- _Instructions to follow_:
Please give again, word for word, the line that contains "98,947,309 | 11.23 |" and every line after it to the end of the data, with no other lines.

- _Information shown_:
----

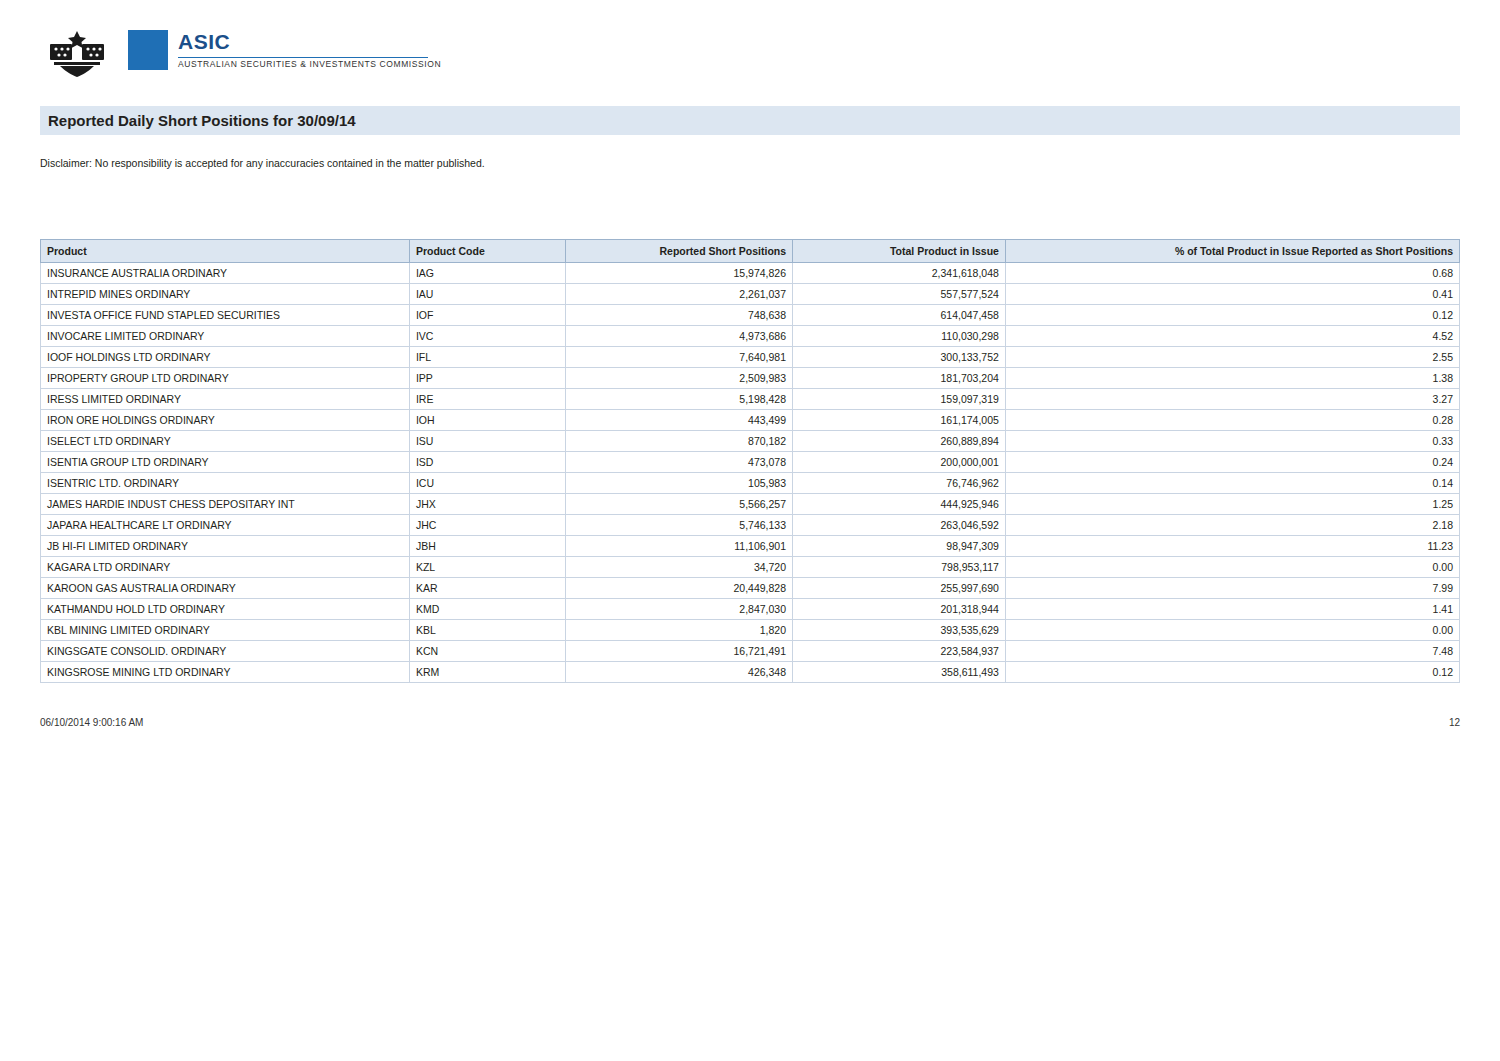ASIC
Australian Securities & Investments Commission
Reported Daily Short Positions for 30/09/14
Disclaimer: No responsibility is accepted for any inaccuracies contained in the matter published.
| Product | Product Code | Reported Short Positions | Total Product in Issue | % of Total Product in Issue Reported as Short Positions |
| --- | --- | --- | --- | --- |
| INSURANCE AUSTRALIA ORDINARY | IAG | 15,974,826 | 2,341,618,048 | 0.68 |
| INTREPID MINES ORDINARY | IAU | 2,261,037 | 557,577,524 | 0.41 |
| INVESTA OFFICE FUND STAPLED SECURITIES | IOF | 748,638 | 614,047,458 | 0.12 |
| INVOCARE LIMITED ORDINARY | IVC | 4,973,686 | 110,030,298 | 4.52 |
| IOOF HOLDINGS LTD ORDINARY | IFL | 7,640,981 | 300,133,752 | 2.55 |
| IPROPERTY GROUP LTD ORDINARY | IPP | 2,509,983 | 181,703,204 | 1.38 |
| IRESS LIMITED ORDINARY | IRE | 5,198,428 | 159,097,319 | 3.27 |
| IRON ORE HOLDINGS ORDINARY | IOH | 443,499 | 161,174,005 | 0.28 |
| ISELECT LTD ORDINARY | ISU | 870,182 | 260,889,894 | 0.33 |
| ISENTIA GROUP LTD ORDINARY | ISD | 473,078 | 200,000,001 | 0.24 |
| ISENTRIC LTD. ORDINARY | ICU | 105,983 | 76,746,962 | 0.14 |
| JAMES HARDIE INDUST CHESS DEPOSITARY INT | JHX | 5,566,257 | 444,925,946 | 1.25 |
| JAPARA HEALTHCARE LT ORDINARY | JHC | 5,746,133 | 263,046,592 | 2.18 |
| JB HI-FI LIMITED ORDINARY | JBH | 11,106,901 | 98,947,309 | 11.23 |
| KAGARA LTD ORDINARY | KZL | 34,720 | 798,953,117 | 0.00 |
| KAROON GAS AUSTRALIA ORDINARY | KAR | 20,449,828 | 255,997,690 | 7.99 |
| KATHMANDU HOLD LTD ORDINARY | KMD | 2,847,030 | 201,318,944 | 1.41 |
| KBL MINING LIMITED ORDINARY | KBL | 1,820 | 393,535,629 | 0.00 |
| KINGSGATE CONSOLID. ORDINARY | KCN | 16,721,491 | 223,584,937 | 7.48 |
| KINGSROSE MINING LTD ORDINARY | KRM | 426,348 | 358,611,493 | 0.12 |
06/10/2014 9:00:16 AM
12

----

- _Exercise solution_:
| JB HI-FI LIMITED ORDINARY | JBH | 11,106,901 | 98,947,309 | 11.23 |
| KAGARA LTD ORDINARY | KZL | 34,720 | 798,953,117 | 0.00 |
| KAROON GAS AUSTRALIA ORDINARY | KAR | 20,449,828 | 255,997,690 | 7.99 |
| KATHMANDU HOLD LTD ORDINARY | KMD | 2,847,030 | 201,318,944 | 1.41 |
| KBL MINING LIMITED ORDINARY | KBL | 1,820 | 393,535,629 | 0.00 |
| KINGSGATE CONSOLID. ORDINARY | KCN | 16,721,491 | 223,584,937 | 7.48 |
| KINGSROSE MINING LTD ORDINARY | KRM | 426,348 | 358,611,493 | 0.12 |
06/10/2014 9:00:16 AM
12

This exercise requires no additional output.